Our client was a 50-year-old mother, wife, and daughter. She was a hard worker who had worked in various Kentucky hospitals as a dedicated patient care advocate.
One summer our client scheduled a consultation to have what should have been a routine surgical procedure to correct a hernia.
Hernia Surgery Gone Wrong
The surgery was scheduled to begin at 8:00 a.m. and last around an hour. Our client’s son, daughter, and husband were present at the hospital during the procedure. They grew worried after they heard nothing from the doctors for over four hours. Finally, the doctor came out and explained that he had mistakenly cut a blood vessel, causing a massive amount of blood loss and damage to the spleen. The surgeon stated he had to convert the surgery to an open procedure instead of laparoscopic and remove her spleen or she would bleed out and die. The surgery spiraled out of control as she lost a large volume of blood. Despite the splenectomy and blood loss, incredibly, the doctor continued with the original procedure instead of discontinuing the surgery. Due to the blood loss, Heparin, a medication used to prevent blood clots, was withheld despite the general standing order for such medication following surgical procedures.
The doctor had a duty to know our client’s anatomy and make prudent, reasonable surgical decisions in the face of causing total injury to her spleen and creating a hemodynamically unstable condition.
At 3:00 p.m. our client was admitted to the ICU and a consult was requested. The consulting doctor found our client to be hypotensive, in respiratory failure, anemic, and hemodynamically unstable. Over the course of the next day, she remained on a ventilator in the ICU fighting for her life.
Several days later, doctors ordered a procalcitonin (PCT) test. This test is the gold standard for assessing systemic sepsis in a patient. Her test indicated severe sepsis. Additionally, her white blood cell count (WBC) was extremely elevated, also indicating infection. Furthermore, she did not have a spleen—an organ that helps with blood filtration and infection control—compounding the concern of these lab values and signs pointing to sepsis.
Her PCT was 3.41 and noted to be in the range of a person who likely had sepsis and WBC was 25.2, both indicative of systemic infections. However, she was released without antibiotics. She should have remained in the hospital to be monitored and receive appropriate treatment.
Sepsis Caused Severe Problems
While at home, less than twenty-four hours after being discharged, she had a stroke as a result of sepsis. She was taken by ambulance to the emergency room where they diagnosed her as having a stroke. She was immediately flown by air ambulance to a hospital better able to provide critical care. Due to her condition, she remained in the hospital.
She was unable to take TPA, a standard therapy after a stroke, due to her recent surgery.
Five days later, her treating doctor noted she had systemic inflammatory response syndrome and thrombocytosis. He noted he thought the source of sepsis was from the abdomen. He went on to note that she would not receive full resolution of the splenic abscess and may require surgery at a later date but that she was not a good candidate for surgery at the time due to her sepsis. At this time she also began to have issues breathing and was placed on C-PAP. Due to the sepsis, she had a drain inserted into her stomach. The doctors told the family that they could smell the infection when they were inserting the tube. Physicians at the hospital confirmed that her strokes were a result of her underlying condition of sepsis and intra-abdominal abscesses.
Our client suffered two additional strokes. She also showed significant edema in the brain due to the infection, but she could not undergo surgery to reduce the pressure due to her unstable condition. By the next day, her voluntary reflexes were gone, and the family was told she had suffered such massive brain damage that there was nothing more they could do to help. She was not going to get better.
Her family had to make the incredibly difficult choice to remove her from life support. She was completely dependent upon a ventilator and medication to live. She had worked in the medical field and had expressed to her family that she never wanted to have to live connected to machines. They gave her one more day so her family and friends could see her one last time. Sadly, she passed away after being removed from life support.

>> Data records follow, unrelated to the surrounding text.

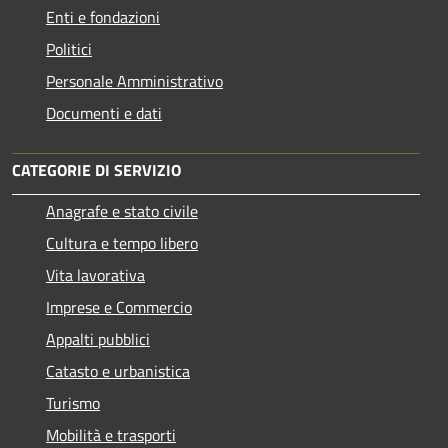
Enti e fondazioni
Politici
Personale Amministrativo
Documenti e dati
CATEGORIE DI SERVIZIO
Anagrafe e stato civile
Cultura e tempo libero
Vita lavorativa
Imprese e Commercio
Appalti pubblici
Catasto e urbanistica
Turismo
Mobilità e trasporti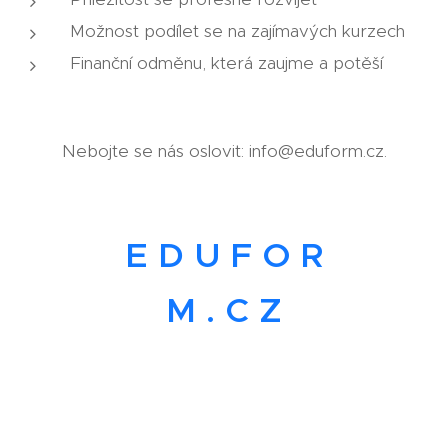
Možnost podílet se na zajímavých kurzech
Finanční odměnu, která zaujme a potěší
Nebojte se nás oslovit: info@eduform.cz.
E D U F O R
M . C Z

The death certificate states that her cause of death was a CVA, cerebral edema, sepsis with an underlying case of an intra-abdominal abscess.
Holding the Doctor and Hospital Liable for Our Client’s Death
One of her subsequent treating physicians confirmed that by the time he saw our client, there was little they could do for her, given her dire condition. He added that “but for” the surgery and events that occurred at the Kentucky hospital, she would not have been in the condition that led to her death.
Our investigation discovered that the doctor that performed her original surgery was not properly trained to perform the surgery on our client. Further evidence demonstrated a lack of training by the hospital staff assisting with the procedure. What should have been a routine procedure turned into a disaster. Our lawyers worked tirelessly with our team of nurses and expert physicians to build a strong case against the doctor and hospital which ultimately lead to a substantial resolution prior to a lawsuit being filed.